Fig. 5. Individual blood gas analysis in arterial blood across time.

a Partial pressure of oxygen. b Blood oxygen saturation. c Partial pressure of carbon dioxide. Red diamonds represent model individuals, blue control individuals, and green treatment individuals. Source data are provided as source data file.

Fig. 6. Swine MRI perfusion.

a Time-to-peak map of a model swine lung that has received ACE2 inhibition by MLN-4760 and low dose ANGII with the color lookup table set to maximum blue for pulmonary artery peak and yellow for aortic peak or later. b Control swine that has been sedated and performed MRI lung perfusion at approximately the same sedation time as the swine in a. c Treatment swine that has been given oral angiotensin receptor blocker and low molecular weight heparin.

Fig. 7. Time-to-peak distribution in lungs of swine.

a The distribution of peaks in every individual is plotted with the thinner lines and a solid line represents the mean peak distribution throughout the lungs.
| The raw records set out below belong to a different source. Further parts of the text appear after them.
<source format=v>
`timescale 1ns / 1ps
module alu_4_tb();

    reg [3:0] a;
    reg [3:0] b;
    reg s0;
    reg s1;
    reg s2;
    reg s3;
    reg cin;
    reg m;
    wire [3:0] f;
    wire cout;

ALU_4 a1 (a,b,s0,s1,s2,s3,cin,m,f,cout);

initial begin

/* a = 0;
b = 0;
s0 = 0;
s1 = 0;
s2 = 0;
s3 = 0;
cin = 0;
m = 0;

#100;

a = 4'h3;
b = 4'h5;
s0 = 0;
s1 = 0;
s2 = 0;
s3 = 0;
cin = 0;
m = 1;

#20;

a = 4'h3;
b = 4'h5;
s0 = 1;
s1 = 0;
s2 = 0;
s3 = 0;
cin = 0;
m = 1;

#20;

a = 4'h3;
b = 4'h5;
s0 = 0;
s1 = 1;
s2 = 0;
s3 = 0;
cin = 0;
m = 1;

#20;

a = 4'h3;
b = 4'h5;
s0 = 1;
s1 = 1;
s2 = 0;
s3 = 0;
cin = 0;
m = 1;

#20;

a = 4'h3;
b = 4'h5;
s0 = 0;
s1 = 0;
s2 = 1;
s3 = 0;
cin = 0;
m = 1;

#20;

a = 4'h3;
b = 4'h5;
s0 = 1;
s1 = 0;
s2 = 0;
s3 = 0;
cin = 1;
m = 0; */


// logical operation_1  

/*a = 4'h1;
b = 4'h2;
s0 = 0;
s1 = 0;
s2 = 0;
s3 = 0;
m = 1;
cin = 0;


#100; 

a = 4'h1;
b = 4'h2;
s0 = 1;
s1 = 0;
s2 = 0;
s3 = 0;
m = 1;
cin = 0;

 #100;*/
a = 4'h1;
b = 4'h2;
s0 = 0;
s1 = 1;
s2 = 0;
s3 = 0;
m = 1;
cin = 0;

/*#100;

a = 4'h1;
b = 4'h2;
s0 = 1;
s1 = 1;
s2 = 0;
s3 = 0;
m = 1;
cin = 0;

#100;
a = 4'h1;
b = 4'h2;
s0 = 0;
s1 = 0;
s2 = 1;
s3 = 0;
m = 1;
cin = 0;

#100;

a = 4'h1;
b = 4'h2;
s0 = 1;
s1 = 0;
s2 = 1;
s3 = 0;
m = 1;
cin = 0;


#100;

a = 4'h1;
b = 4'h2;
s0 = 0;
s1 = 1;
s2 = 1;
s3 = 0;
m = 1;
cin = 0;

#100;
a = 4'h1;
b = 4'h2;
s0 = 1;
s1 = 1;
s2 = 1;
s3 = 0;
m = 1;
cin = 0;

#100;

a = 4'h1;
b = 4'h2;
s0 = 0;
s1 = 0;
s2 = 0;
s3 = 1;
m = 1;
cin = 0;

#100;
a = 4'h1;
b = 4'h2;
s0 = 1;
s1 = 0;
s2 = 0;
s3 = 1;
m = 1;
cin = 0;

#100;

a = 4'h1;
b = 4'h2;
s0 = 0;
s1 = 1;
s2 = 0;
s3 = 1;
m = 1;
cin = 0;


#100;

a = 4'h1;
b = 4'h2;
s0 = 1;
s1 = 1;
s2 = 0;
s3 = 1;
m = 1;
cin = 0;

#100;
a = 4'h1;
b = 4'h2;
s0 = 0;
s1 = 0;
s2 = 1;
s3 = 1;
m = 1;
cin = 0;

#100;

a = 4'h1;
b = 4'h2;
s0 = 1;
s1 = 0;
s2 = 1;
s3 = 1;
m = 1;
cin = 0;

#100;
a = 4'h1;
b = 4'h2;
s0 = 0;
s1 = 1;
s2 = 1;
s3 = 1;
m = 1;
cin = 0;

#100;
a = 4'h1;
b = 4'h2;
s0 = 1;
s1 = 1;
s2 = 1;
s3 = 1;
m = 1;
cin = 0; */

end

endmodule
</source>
In all graphs, red represents the model group, blue represents the control group and, green represents the treatment group. The vertical black bar represents the aorta peak and the cutoff for functional ratio, calculated as the proportion of lung with delayed perfusion (peaking after the aorta). b Individual functional ratios represented by dots and a mean bar with standard deviation whiskers for each group of control (n = 4), model (n = 4), and treatment (n = 3). c The mean time-to-peak of the lungs with each individual as a scatter plot and mean and standard deviation as whiskers. Source data are provided as source data file.

Fig. 8. Macroscopic and histological postmortem examination.
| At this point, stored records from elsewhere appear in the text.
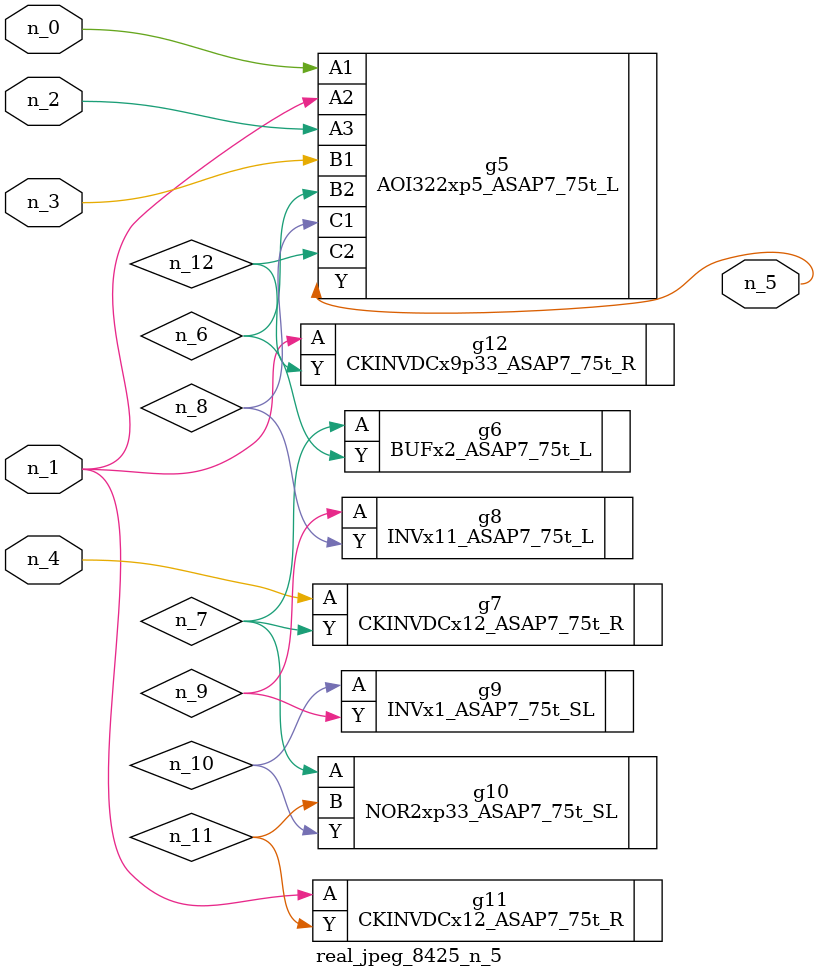
<source format=v>
module real_jpeg_8425_n_5 (n_4, n_0, n_1, n_2, n_3, n_5);

input n_4;
input n_0;
input n_1;
input n_2;
input n_3;

output n_5;

wire n_12;
wire n_8;
wire n_11;
wire n_6;
wire n_7;
wire n_10;
wire n_9;

AOI322xp5_ASAP7_75t_L g5 ( 
.A1(n_0),
.A2(n_1),
.A3(n_2),
.B1(n_3),
.B2(n_6),
.C1(n_8),
.C2(n_12),
.Y(n_5)
);

CKINVDCx12_ASAP7_75t_R g11 ( 
.A(n_1),
.Y(n_11)
);

CKINVDCx9p33_ASAP7_75t_R g12 ( 
.A(n_1),
.Y(n_12)
);

CKINVDCx12_ASAP7_75t_R g7 ( 
.A(n_4),
.Y(n_7)
);

BUFx2_ASAP7_75t_L g6 ( 
.A(n_7),
.Y(n_6)
);

NOR2xp33_ASAP7_75t_SL g10 ( 
.A(n_7),
.B(n_11),
.Y(n_10)
);

INVx11_ASAP7_75t_L g8 ( 
.A(n_9),
.Y(n_8)
);

INVx1_ASAP7_75t_SL g9 ( 
.A(n_10),
.Y(n_9)
);


endmodule
</source>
a Model lungs. Image of posterior aspect with discoloring. b Coronal cut through the posterior aspect of the model lung. c Control lungs. Image of posterior aspect. d Similar coronal cut of a control lung. e The dominating microscopic image in the model lungs was blood stasis in vessels of all sizes. This corresponded to areas with stasis perfusion as illustrated by a parametric max enhancement map from the same model animal (yellow is higher contrast enhancement). f High power magnification (x40) with fluids in the alveolar sacs and sloughing of pneumocytes into the alveolar space (marked by arrows), consistent with early diffuse alveolar damage (scale bar 100 µm). g Parametric relative contrast enhancement, with same color lookup table setting as in e, of control animal. h High power magnification showing a fluid collection in control lung (marked by arrow) in the alveolar sacs (scale bar 100 µm). i The macroscopic texture of the model lung was rubbery. Large areas of the model lungs were fully consolidated (scale bar 2.5 mm). j Fluids and cells in bronchi in a fully consolidated model lung (scale bar 100 µm). k In small areas in the most posterior aspects of the model lungs we could also identify fully consolidated lung (arrow, scale bar 2.5 mm). l Ventilated bronchi in fully consolidated control lungs (scale bar 100 µm). m Model kidney. n Histological sample from model kidney with narrowing of proximal tubule wall thickness and sloughing of epithelial cells (arrows), consistent with acute tubular necrosis (scale bar 100 µm). o Control kidney. p Control kidney without signs of acute tubular necrosis (scale bar 100 µm). q Model liver without histological damage (scale bar 250 µm). r Model small bowel (scale bar 500 µm). s Control liver (scale bar 250 µm). t Control small bowel (scale bar 500 µm).